§ TRY IT
Across all entries below, how many lines include "Numº"? Answer with the number alone.

[Page-level text extractions]

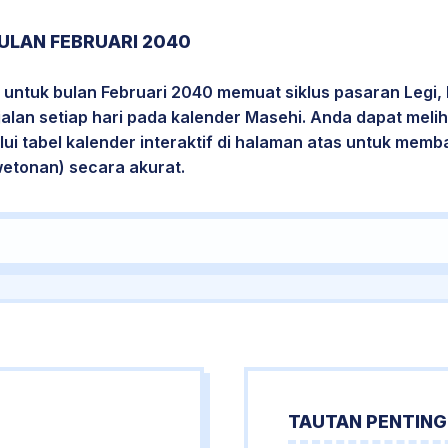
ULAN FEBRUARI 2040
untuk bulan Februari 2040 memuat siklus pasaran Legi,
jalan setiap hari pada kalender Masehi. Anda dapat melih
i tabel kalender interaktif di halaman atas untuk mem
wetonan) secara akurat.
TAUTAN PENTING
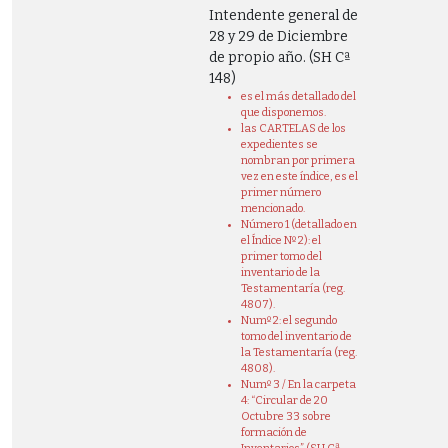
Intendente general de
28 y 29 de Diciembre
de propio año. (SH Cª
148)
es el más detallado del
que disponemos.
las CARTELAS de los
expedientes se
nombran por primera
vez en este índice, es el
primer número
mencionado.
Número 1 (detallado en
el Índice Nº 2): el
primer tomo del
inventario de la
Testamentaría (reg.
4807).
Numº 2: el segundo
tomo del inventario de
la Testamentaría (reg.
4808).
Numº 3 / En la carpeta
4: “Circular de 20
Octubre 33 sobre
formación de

==

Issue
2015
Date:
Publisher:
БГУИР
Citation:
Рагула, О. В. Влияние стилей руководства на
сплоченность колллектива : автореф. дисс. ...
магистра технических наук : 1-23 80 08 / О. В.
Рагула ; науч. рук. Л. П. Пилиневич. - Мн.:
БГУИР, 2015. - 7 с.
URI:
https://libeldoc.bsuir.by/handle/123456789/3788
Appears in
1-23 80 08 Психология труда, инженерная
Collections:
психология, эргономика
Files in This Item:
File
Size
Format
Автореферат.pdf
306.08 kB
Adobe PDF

---

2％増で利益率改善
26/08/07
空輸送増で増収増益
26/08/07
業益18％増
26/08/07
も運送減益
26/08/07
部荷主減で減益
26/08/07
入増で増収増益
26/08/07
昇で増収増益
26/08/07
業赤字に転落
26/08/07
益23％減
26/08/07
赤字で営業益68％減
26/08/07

§ YOUR SOLUTION
2